Write for the card, not the page. Each card/node has limited space. Three lines
for a definition-with-example is enough. Cut every word that doesn't earn its place.
Layer the content. Structure text in progressive disclosure layers:
- Term or question (bold) — what is this concept?
- Definition + example (regular) — how does it work?
- Key insight (accent) — why does it matter?
- Action levers (secondary) — what can you do with it?
The viewer can stop at any layer and still get value.
Phase F: Produce the Specification
The output has two parts: a human-readable brief for review, and a structured spec
that the visual encoding skill can consume.
Human-readable brief (present this to the user for approval):
## Story
[One-sentence story]
## Audience
[Who, what they know, what they should take away]
## Dimensions (ranked)
- PRIMARY: [dimension] — [why this is the main thing]
- SECONDARY: [dimension] — [what depth this adds]
- ANNOTATION: [list of text-only details]
- CUT: [what was deliberately excluded and why]
## Content
[For each concept/node, the text that will appear — definition,
example, insight, levers. Written at diagram length, not document length.]
## Relationships
[How concepts/dimensions connect — flows, hierarchies, dependencies]
## Open Questions
[Anything the user should weigh in on before visual design begins]
Structured spec (append after the brief, for Skill 2):
Write the spec in YAML within a fenced code block. See references/output-format.md
for the full schema. The spec must capture:
story: type (explanatory/analytical/persuasive), primary message, audience
dimensions: each with name, type, values/range, priority tier, and encoding hints
relationships: typed connections between dimensions or concepts
concepts: for educational diagrams — term, definition, example, insight, levers
content: title, subtitle, footnotes, source attribution
constraints: page size if known, whether it must stand alone, print vs. screen
Common Failure Modes
Trying to show everything. The most frequent failure. A book chapter has 20
concepts; the diagram tries to include all 20 and none of them are clear. The fix is
always to cut more aggressively. A diagram that shows 5 things clearly is infinitely
more valuable than one that shows 20 things illegibly.

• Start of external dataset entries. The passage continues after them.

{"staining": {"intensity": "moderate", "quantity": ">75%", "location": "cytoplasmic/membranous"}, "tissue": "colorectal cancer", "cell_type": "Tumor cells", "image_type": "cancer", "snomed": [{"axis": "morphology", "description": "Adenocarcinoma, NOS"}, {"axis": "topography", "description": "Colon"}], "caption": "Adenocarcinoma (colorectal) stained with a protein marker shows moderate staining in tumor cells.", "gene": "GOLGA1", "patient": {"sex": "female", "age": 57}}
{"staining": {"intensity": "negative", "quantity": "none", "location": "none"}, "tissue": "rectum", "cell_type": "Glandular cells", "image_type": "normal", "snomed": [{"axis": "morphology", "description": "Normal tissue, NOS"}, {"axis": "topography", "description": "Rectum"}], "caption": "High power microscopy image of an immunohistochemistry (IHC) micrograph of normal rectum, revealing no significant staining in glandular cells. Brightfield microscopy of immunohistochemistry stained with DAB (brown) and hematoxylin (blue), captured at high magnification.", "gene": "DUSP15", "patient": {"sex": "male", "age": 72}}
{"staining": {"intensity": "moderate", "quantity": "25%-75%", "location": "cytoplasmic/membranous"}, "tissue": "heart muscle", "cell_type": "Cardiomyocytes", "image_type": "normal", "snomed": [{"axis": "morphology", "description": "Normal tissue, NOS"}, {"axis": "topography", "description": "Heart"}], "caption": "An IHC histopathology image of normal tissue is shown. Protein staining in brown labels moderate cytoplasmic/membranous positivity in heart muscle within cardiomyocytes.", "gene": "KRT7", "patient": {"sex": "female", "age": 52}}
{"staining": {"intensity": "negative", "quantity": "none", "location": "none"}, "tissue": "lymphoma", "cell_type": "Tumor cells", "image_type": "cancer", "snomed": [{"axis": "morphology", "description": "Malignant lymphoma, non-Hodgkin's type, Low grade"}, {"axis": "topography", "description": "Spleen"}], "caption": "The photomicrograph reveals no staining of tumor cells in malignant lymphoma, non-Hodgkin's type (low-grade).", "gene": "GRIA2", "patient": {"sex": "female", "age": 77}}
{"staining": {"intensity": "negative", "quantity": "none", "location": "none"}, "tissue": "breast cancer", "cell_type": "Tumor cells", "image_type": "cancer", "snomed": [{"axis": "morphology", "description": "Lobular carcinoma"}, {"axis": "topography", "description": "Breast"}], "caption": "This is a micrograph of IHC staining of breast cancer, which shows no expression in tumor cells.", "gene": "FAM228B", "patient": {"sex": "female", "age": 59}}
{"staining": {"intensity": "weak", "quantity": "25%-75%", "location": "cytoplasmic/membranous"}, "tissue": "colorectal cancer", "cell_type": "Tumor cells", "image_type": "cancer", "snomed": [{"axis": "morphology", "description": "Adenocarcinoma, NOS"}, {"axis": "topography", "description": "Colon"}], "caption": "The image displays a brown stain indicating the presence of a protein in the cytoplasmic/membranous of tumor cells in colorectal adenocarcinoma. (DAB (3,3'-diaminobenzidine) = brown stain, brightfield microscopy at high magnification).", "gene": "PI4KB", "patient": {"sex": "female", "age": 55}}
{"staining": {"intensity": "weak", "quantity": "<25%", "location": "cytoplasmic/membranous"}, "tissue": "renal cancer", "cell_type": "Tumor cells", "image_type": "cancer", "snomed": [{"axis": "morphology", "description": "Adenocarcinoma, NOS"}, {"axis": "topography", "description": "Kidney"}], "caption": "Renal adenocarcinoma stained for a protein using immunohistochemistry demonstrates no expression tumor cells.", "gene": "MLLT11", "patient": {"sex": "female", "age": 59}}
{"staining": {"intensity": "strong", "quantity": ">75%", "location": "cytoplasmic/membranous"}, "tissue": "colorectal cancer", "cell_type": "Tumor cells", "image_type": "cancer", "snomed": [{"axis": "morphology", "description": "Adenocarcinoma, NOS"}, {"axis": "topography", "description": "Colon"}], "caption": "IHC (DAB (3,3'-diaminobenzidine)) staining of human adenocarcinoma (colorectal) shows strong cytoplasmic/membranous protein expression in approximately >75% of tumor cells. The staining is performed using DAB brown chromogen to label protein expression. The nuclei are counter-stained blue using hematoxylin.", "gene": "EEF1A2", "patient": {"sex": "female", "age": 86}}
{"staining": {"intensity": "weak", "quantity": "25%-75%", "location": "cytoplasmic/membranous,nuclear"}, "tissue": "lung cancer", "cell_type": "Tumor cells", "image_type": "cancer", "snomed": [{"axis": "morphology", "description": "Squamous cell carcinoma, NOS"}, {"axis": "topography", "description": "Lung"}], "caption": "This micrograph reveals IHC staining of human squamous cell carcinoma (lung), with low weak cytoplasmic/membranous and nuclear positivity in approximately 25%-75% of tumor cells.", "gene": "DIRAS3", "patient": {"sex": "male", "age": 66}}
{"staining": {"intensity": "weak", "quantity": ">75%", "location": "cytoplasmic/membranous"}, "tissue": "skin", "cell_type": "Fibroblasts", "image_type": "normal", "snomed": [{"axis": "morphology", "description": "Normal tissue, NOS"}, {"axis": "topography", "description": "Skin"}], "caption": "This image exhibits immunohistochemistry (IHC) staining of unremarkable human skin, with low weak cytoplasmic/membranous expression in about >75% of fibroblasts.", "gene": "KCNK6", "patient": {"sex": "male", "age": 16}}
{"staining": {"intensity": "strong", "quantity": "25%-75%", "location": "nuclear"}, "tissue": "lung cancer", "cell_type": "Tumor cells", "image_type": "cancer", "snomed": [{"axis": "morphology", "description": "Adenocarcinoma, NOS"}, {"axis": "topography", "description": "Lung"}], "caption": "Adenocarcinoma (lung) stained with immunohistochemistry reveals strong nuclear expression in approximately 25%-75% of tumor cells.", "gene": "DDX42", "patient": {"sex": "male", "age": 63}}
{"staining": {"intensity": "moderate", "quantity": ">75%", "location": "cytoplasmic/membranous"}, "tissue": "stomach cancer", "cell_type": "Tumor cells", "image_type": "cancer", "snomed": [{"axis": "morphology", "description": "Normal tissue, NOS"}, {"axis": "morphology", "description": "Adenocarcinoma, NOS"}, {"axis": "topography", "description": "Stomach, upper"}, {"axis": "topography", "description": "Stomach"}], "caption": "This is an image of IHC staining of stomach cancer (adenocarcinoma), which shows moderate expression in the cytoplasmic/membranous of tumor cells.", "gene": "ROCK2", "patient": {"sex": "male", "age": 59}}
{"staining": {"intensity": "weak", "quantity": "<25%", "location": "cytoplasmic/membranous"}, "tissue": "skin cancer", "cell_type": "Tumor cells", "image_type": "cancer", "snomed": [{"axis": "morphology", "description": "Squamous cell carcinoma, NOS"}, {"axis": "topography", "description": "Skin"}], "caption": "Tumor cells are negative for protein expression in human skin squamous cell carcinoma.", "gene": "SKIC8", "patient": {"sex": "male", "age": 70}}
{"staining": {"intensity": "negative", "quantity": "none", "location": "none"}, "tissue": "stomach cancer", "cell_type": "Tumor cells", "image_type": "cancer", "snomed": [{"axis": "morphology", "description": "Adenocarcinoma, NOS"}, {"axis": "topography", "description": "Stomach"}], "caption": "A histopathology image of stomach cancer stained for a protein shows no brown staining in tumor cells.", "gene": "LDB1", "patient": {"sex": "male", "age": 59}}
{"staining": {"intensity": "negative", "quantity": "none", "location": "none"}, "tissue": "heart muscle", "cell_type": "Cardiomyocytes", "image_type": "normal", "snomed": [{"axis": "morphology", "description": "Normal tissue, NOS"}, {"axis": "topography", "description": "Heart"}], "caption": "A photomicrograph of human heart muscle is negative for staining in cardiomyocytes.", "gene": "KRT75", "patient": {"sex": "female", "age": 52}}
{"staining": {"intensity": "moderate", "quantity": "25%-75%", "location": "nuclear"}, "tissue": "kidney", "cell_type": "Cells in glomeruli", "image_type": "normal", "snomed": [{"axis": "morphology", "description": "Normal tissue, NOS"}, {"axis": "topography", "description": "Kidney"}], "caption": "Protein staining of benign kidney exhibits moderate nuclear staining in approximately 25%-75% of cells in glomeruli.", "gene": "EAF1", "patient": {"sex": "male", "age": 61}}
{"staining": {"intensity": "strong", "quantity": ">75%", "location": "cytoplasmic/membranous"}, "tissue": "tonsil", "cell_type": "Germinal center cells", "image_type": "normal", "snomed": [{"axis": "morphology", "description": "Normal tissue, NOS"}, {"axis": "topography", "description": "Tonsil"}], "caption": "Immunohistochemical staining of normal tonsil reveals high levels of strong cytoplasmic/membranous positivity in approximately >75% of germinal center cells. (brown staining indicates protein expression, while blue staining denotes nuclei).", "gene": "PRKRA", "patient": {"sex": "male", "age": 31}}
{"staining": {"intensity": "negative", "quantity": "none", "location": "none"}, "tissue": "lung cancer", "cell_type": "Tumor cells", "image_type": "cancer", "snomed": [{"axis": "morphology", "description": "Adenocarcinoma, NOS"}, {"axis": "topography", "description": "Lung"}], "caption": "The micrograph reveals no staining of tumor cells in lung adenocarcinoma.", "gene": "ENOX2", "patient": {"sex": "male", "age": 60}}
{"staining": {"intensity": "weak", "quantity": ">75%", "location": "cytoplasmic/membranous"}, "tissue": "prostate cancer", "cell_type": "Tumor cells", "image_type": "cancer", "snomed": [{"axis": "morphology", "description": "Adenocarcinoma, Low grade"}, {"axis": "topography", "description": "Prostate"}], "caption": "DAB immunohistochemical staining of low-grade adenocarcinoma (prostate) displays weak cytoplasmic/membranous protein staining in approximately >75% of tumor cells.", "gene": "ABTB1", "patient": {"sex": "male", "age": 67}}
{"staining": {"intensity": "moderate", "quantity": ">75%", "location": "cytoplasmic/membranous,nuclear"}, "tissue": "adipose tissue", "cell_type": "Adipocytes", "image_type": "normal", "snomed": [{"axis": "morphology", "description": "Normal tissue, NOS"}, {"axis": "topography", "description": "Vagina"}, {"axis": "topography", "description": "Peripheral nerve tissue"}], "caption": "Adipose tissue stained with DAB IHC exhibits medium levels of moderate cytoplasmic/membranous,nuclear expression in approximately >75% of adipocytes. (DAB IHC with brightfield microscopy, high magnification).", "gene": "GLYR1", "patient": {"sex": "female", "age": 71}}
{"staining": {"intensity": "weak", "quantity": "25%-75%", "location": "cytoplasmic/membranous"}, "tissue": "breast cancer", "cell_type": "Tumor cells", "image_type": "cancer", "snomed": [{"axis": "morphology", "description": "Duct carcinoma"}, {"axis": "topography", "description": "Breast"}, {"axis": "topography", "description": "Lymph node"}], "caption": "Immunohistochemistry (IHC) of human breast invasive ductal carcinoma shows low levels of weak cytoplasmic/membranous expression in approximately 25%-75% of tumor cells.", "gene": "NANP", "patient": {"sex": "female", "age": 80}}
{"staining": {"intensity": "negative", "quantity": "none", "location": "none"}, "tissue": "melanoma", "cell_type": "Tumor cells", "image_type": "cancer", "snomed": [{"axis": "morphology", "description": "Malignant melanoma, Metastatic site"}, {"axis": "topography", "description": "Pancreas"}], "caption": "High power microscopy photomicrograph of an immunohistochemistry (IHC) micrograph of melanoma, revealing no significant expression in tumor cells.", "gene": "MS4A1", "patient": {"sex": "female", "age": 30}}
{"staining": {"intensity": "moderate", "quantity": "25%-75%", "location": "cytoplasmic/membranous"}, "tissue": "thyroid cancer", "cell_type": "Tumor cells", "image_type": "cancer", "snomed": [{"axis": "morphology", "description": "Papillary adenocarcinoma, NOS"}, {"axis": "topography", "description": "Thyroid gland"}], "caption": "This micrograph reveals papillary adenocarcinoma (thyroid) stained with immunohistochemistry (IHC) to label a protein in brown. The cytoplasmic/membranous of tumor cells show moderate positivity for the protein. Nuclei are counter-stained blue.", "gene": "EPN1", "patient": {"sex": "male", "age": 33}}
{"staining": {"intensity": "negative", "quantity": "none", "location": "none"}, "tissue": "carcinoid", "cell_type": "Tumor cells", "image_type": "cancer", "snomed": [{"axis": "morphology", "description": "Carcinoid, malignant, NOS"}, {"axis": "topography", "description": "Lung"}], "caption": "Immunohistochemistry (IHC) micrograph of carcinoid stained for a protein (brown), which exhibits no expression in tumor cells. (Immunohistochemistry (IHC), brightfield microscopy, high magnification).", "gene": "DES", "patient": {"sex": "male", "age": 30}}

Missing the story. Dimensions are identified correctly but there's no narrative
throughline. The diagram is technically accurate but doesn't illuminate anything. The
fix is to write the one-sentence story and let it drive every prioritization decision.
Wrong audience assumption. Too much jargon for a general audience, or too
simplified for experts. The fix is to explicitly state the audience's existing
knowledge and calibrate definitions and detail level to that.
Same-domain examples. Four concepts, four examples from software engineering. The
viewer can't tell which example goes with which concept because they all sound similar.
The fix is deliberate domain diversity.
Weak content compression. Card text is a shortened version of the source document
rather than a rewrite. It reads like a summary rather than a standalone explanation.
The fix is to write the card text from scratch, using the source as reference, not as
a template to abbreviate.
References
references/content-writing.md — Detailed guidance on writing diagram content:
progressive disclosure, term definition, example selection, compression techniques.
references/output-format.md — The YAML spec schema that the visual encoding
skill consumes, with annotated examples.